> _Exercise data_
□ □ □ □ □ □ □

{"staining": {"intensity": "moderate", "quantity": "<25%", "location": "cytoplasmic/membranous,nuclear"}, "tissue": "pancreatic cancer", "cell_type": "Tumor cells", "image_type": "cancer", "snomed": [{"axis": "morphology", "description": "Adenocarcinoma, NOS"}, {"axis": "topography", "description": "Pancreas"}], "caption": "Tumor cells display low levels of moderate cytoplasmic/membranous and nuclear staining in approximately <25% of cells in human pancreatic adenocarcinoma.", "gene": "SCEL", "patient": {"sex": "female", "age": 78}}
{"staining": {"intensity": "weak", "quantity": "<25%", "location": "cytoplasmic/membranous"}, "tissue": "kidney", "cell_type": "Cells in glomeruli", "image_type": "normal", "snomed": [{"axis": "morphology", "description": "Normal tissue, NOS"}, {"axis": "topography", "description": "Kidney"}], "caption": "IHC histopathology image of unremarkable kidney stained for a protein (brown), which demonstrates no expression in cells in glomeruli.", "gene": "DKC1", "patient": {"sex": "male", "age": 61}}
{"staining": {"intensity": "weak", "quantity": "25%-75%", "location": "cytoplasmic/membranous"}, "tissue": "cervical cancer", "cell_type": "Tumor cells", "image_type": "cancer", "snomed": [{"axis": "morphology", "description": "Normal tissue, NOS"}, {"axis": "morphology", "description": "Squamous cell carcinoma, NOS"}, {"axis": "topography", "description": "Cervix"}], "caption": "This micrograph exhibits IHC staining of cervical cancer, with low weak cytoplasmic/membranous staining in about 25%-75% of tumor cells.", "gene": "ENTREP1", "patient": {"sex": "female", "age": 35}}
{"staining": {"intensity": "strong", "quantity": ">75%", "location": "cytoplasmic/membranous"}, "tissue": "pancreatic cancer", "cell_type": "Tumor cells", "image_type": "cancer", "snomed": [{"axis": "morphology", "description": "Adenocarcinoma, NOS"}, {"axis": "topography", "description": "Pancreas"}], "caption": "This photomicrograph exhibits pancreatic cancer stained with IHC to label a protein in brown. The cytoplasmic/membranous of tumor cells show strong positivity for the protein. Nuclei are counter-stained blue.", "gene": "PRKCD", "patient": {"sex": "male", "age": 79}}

□ □ □ □ □ □ □

Reproduce the data in full, exactly.

> _Result of the exercise_
{"staining": {"intensity": "moderate", "quantity": "<25%", "location": "cytoplasmic/membranous,nuclear"}, "tissue": "pancreatic cancer", "cell_type": "Tumor cells", "image_type": "cancer", "snomed": [{"axis": "morphology", "description": "Adenocarcinoma, NOS"}, {"axis": "topography", "description": "Pancreas"}], "caption": "Tumor cells display low levels of moderate cytoplasmic/membranous and nuclear staining in approximately <25% of cells in human pancreatic adenocarcinoma.", "gene": "SCEL", "patient": {"sex": "female", "age": 78}}
{"staining": {"intensity": "weak", "quantity": "<25%", "location": "cytoplasmic/membranous"}, "tissue": "kidney", "cell_type": "Cells in glomeruli", "image_type": "normal", "snomed": [{"axis": "morphology", "description": "Normal tissue, NOS"}, {"axis": "topography", "description": "Kidney"}], "caption": "IHC histopathology image of unremarkable kidney stained for a protein (brown), which demonstrates no expression in cells in glomeruli.", "gene": "DKC1", "patient": {"sex": "male", "age": 61}}
{"staining": {"intensity": "weak", "quantity": "25%-75%", "location": "cytoplasmic/membranous"}, "tissue": "cervical cancer", "cell_type": "Tumor cells", "image_type": "cancer", "snomed": [{"axis": "morphology", "description": "Normal tissue, NOS"}, {"axis": "morphology", "description": "Squamous cell carcinoma, NOS"}, {"axis": "topography", "description": "Cervix"}], "caption": "This micrograph exhibits IHC staining of cervical cancer, with low weak cytoplasmic/membranous staining in about 25%-75% of tumor cells.", "gene": "ENTREP1", "patient": {"sex": "female", "age": 35}}
{"staining": {"intensity": "strong", "quantity": ">75%", "location": "cytoplasmic/membranous"}, "tissue": "pancreatic cancer", "cell_type": "Tumor cells", "image_type": "cancer", "snomed": [{"axis": "morphology", "description": "Adenocarcinoma, NOS"}, {"axis": "topography", "description": "Pancreas"}], "caption": "This photomicrograph exhibits pancreatic cancer stained with IHC to label a protein in brown. The cytoplasmic/membranous of tumor cells show strong positivity for the protein. Nuclei are counter-stained blue.", "gene": "PRKCD", "patient": {"sex": "male", "age": 79}}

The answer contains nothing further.